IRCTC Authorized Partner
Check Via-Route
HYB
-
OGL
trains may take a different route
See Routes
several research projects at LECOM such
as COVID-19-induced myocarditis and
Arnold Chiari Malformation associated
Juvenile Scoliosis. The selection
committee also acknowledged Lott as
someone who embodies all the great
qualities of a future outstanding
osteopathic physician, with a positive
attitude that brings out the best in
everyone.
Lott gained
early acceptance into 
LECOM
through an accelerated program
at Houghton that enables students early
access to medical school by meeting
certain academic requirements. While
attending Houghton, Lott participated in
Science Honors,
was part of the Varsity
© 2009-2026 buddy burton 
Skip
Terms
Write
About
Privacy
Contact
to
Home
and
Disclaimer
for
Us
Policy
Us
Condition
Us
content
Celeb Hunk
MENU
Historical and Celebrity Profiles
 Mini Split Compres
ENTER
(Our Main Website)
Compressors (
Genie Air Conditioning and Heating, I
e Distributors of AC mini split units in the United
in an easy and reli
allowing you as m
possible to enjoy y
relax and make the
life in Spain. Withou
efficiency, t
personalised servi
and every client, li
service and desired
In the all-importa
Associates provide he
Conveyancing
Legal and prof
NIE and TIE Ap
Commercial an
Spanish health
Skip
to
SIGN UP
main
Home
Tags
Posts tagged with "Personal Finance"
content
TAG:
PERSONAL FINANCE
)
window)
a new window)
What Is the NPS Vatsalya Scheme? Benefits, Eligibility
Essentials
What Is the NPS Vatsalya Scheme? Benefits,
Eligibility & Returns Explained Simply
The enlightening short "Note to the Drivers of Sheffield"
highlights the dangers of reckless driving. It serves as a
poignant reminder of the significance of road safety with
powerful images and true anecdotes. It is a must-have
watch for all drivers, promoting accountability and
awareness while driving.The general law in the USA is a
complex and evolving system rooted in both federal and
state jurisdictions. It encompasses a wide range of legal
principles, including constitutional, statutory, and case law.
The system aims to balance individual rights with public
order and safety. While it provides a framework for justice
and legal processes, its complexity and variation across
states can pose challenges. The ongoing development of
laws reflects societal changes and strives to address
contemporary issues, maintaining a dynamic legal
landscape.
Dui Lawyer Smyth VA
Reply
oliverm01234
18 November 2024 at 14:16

[Work to be completed]:
Please transcribe the data exactly from its first line. End with the line that contains "Commercial an".

[Output of the exercise]:
IRCTC Authorized Partner
Check Via-Route
HYB
-
OGL
trains may take a different route
See Routes
several research projects at LECOM such
as COVID-19-induced myocarditis and
Arnold Chiari Malformation associated
Juvenile Scoliosis. The selection
committee also acknowledged Lott as
someone who embodies all the great
qualities of a future outstanding
osteopathic physician, with a positive
attitude that brings out the best in
everyone.
Lott gained
early acceptance into 
LECOM
through an accelerated program
at Houghton that enables students early
access to medical school by meeting
certain academic requirements. While
attending Houghton, Lott participated in
Science Honors,
was part of the Varsity
© 2009-2026 buddy burton 
Skip
Terms
Write
About
Privacy
Contact
to
Home
and
Disclaimer
for
Us
Policy
Us
Condition
Us
content
Celeb Hunk
MENU
Historical and Celebrity Profiles
 Mini Split Compres
ENTER
(Our Main Website)
Compressors (
Genie Air Conditioning and Heating, I
e Distributors of AC mini split units in the United
in an easy and reli
allowing you as m
possible to enjoy y
relax and make the
life in Spain. Withou
efficiency, t
personalised servi
and every client, li
service and desired
In the all-importa
Associates provide he
Conveyancing
Legal and prof
NIE and TIE Ap
Commercial an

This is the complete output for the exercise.